Accomplishment. The even loyalty. But fresh. 
Not the Prodigal Son, nor Faustus. But Penelope. 
The thing steady and clear. Then the crescendo. 
The real form. The culmination. And the exceeding. 
Not the surprise. The amazed understanding. The marriage, 
Not the month's rapture. Not the exception. The beauty 
That is of many days. Steady and clear. 
It is the normal excellence, of long accomplishment.
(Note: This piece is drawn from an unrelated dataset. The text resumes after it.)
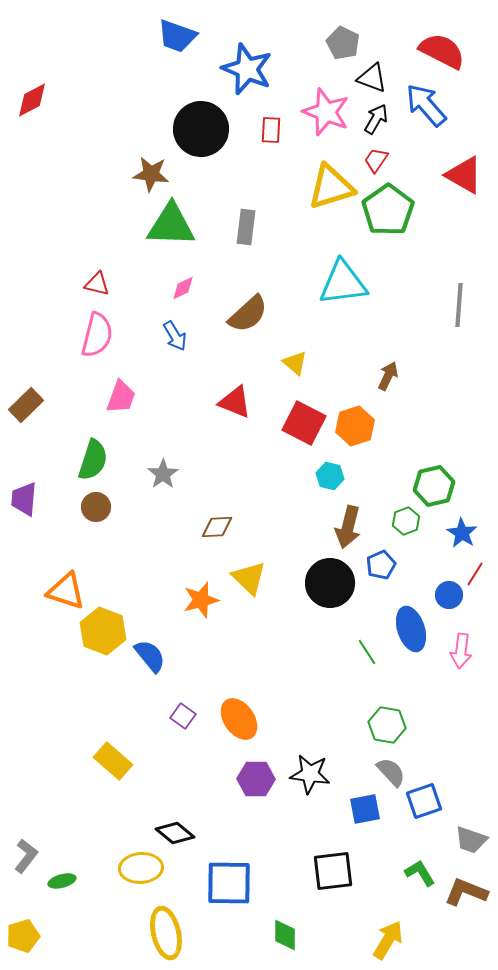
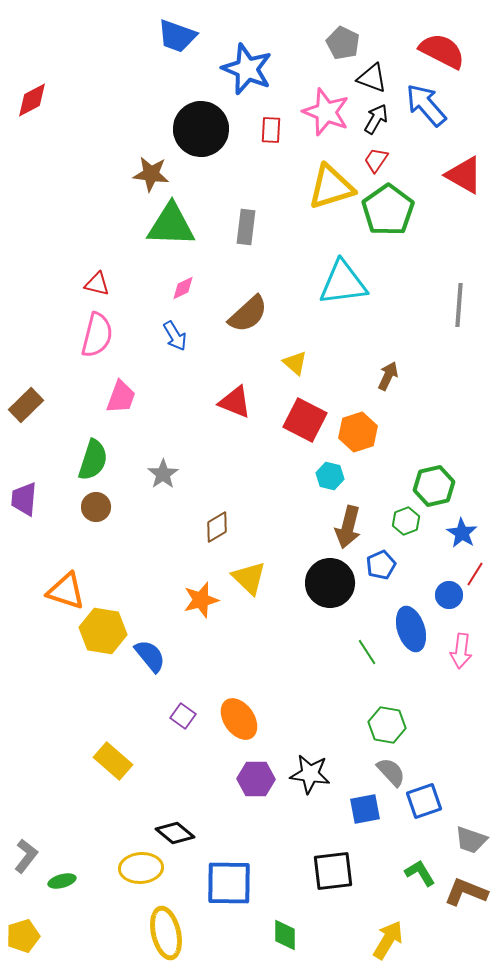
red square at (304, 423): moved 1 px right, 3 px up
orange hexagon at (355, 426): moved 3 px right, 6 px down
brown diamond at (217, 527): rotated 28 degrees counterclockwise
yellow hexagon at (103, 631): rotated 12 degrees counterclockwise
Jack Gilbert’s first book, Views of Jeopardy (Yale University Press, 1962) won the Yale Younger Poets Series and was nominated for the Pulitzer Prize. Soon after publishing his first book, Gilbert received a Guggenheim Fellowship and subsequently moved abroad, living in England, Denmark, and Greece. During that time, he also toured fifteen countries as a lecturer on American Literature for the U.S. State Department. Nearly twenty years after completing Views of Jeopardy, he published his second book, Monolithos, which won the Stanley Kunitz Prize and the American Poetry Review Prize. Gilbert is also the author of Collected Poems (Knopf, 2012); The Dance Most of All (2009); Transgressions: Selected Poems (Bloodaxe Books 2006); Refusing Heaven (2005); winner of the National Book Critics Circle Award, and The Great Fires: Poems 1982-1992 (1996).